Text extractions by page

══════════════════════════════

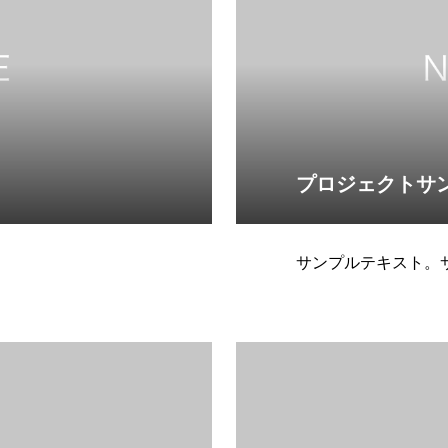
プロジェクトサ
サンプルテキスト。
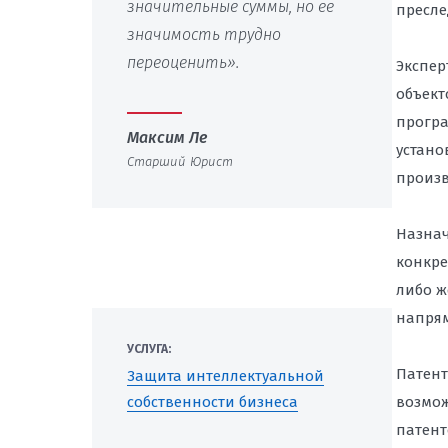
значительные суммы, но её
пресле
значимость трудно
переоценить».
Экспе
объект
програ
Максим Ле
устано
Старший Юрист
произв
Назнач
конкре
либо ж
напрям
УСЛУГА:
Патент
Защита интеллектуальной
собственности бизнеса
возмож
патент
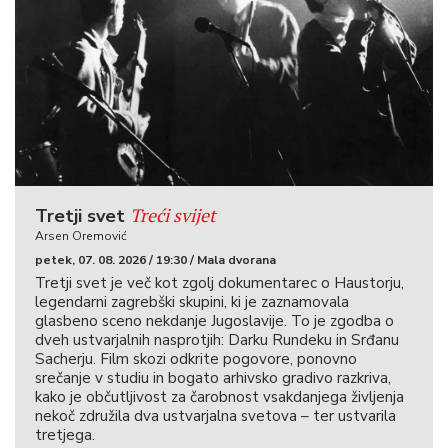
Treći svijet
Tretji svet
Arsen Oremović
petek, 07. 08. 2026 / 19:30 / Mala dvorana
Tretji svet je več kot zgolj dokumentarec o Haustorju,
legendarni zagrebški skupini, ki je zaznamovala
glasbeno sceno nekdanje Jugoslavije. To je zgodba o
dveh ustvarjalnih nasprotjih: Darku Rundeku in Srđanu
Sacherju. Film skozi odkrite pogovore, ponovno
srečanje v studiu in bogato arhivsko gradivo razkriva,
kako je občutljivost za čarobnost vsakdanjega življenja
nekoč združila dva ustvarjalna svetova – ter ustvarila
tretjega.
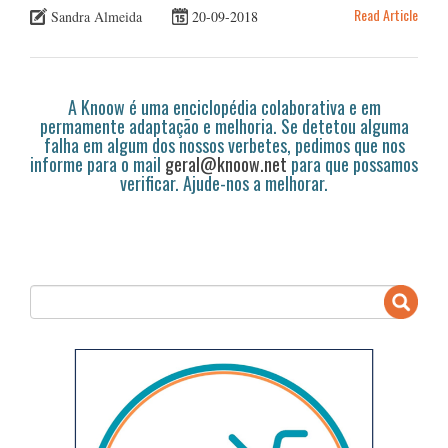
Read Article
Sandra Almeida
20-09-2018
A Knoow é uma enciclopédia colaborativa e em
permamente adaptação e melhoria. Se detetou alguma
falha em algum dos nossos verbetes, pedimos que nos
informe para o mail
geral@knoow.net
para que possamos
verificar. Ajude-nos a melhorar.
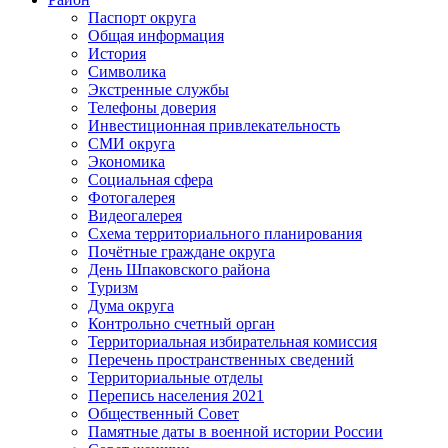
Паспорт округа
Общая информация
История
Символика
Экстренные службы
Телефоны доверия
Инвестиционная привлекательность
СМИ округа
Экономика
Социальная сфера
Фотогалерея
Видеогалерея
Схема территориального планирования
Почётные граждане округа
День Шпаковского района
Туризм
Дума округа
Контрольно счетный орган
Территориальная избирательная комиссия
Перечень пространственных сведений
Территориальные отделы
Перепись населения 2021
Общественный Совет
Памятные даты в военной истории России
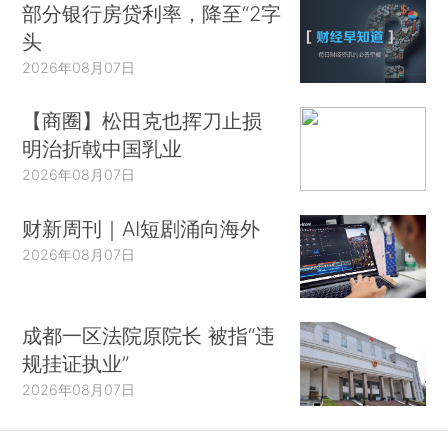
部分银行房贷利率，降至“2字
头
2026年08月07日
【商圈】松田克也挥刀止损
明治折戟中国乳业
2026年08月07日
财新周刊｜AI短剧涌向海外
2026年08月07日
成都一区法院原院长 被指“违
规挂证执业”
2026年08月07日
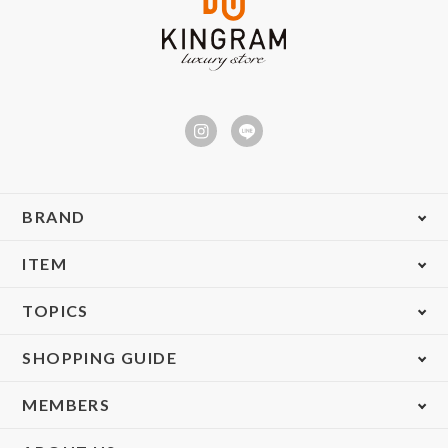
BRAND
ITEM
TOPICS
SHOPPING GUIDE
MEMBERS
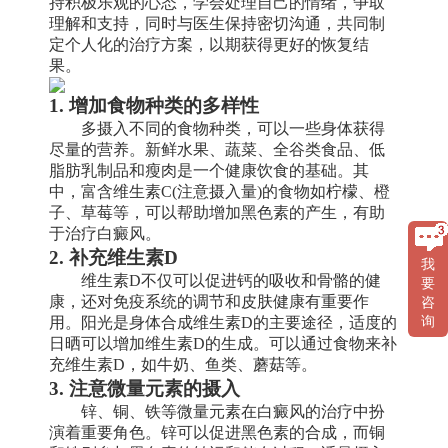
持积极乐观的心态，学会处理自己的情绪，争取
理解和支持，同时与医生保持密切沟通，共同制
定个人化的治疗方案，以期获得更好的恢复结
果。
1. 增加食物种类的多样性
多摄入不同的食物种类，可以一些身体获得
尽量的营养。新鲜水果、蔬菜、全谷类食品、低
脂肪乳制品和瘦肉是一个健康饮食的基础。其
中，富含维生素C(注意摄入量)的食物如柠檬、橙
子、草莓等，可以帮助增加黑色素的产生，有助
于治疗白癜风。
2. 补充维生素D
我
维生素D不仅可以促进钙的吸收和骨骼的健
要
康，还对免疫系统的调节和皮肤健康有重要作
咨
用。阳光是身体合成维生素D的主要途径，适度的
询
日晒可以增加维生素D的生成。可以通过食物来补
充维生素D，如牛奶、鱼类、蘑菇等。
3. 注意微量元素的摄入
锌、铜、铁等微量元素在白癜风的治疗中扮
演着重要角色。锌可以促进黑色素的合成，而铜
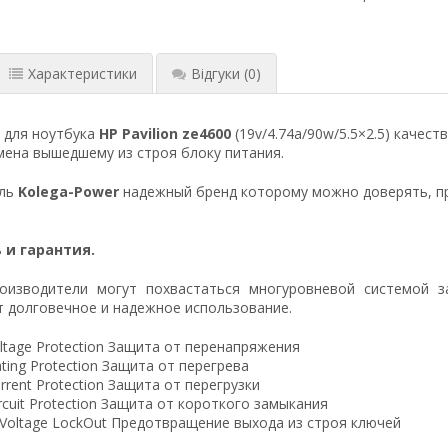
Характеристики
Відгуки
(0)
 для ноутбука
HP Pavilion ze4600
(19v/4.74a/90w/5.5×2.5) качес
ена вышедшему из строя блоку питания.
ель
Kolega-Power
надежный бренд которому можно доверять, п
 и гарантия.
оизводители могут похвастаться многуровневой системой з
 долговечное и надежное использование.
ltage Protection Защита от перенапряжения
ting Protection Защита от перегрева
rrent Protection Защита от перегрузки
ircuit Protection Защита от короткого замыкания
 Voltage LockOut Предотвращение выхода из строя ключей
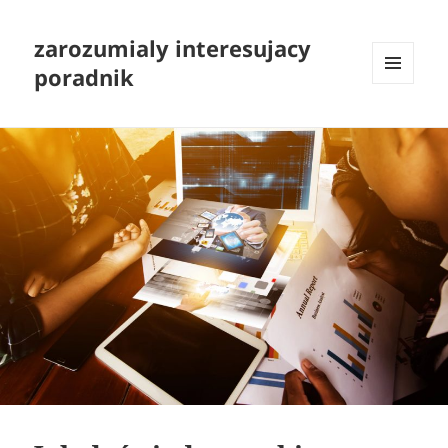
zarozumialy interesujacy
poradnik
MENU
I
WIDGETY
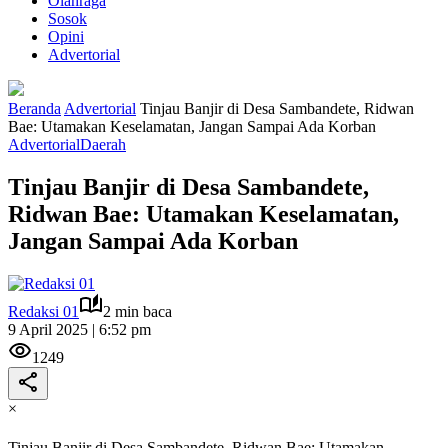
Olahraga
Sosok
Opini
Advertorial
Beranda
Advertorial
Tinjau Banjir di Desa Sambandete, Ridwan
Bae: Utamakan Keselamatan, Jangan Sampai Ada Korban
Advertorial
Daerah
Tinjau Banjir di Desa Sambandete,
Ridwan Bae: Utamakan Keselamatan,
Jangan Sampai Ada Korban
Redaksi 01
2 min baca
9 April 2025 | 6:52 pm
1249
×
Tinjau Banjir di Desa Sambandete, Ridwan Bae: Utamakan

══════════════════════════════

Extract the part of the lines above that opens with the line containing "zarozumialy interesujacy" and closes with the final line, copying each one word for word. Leave the pictures out of your answer.

zarozumialy interesujacy
poradnik
MENU
I
WIDGETY
Olahraga
Sosok
Opini
Advertorial
Beranda
Advertorial
Tinjau Banjir di Desa Sambandete, Ridwan
Bae: Utamakan Keselamatan, Jangan Sampai Ada Korban
Advertorial
Daerah
Tinjau Banjir di Desa Sambandete,
Ridwan Bae: Utamakan Keselamatan,
Jangan Sampai Ada Korban
Redaksi 01
2 min baca
9 April 2025 | 6:52 pm
1249
×
Tinjau Banjir di Desa Sambandete, Ridwan Bae: Utamakan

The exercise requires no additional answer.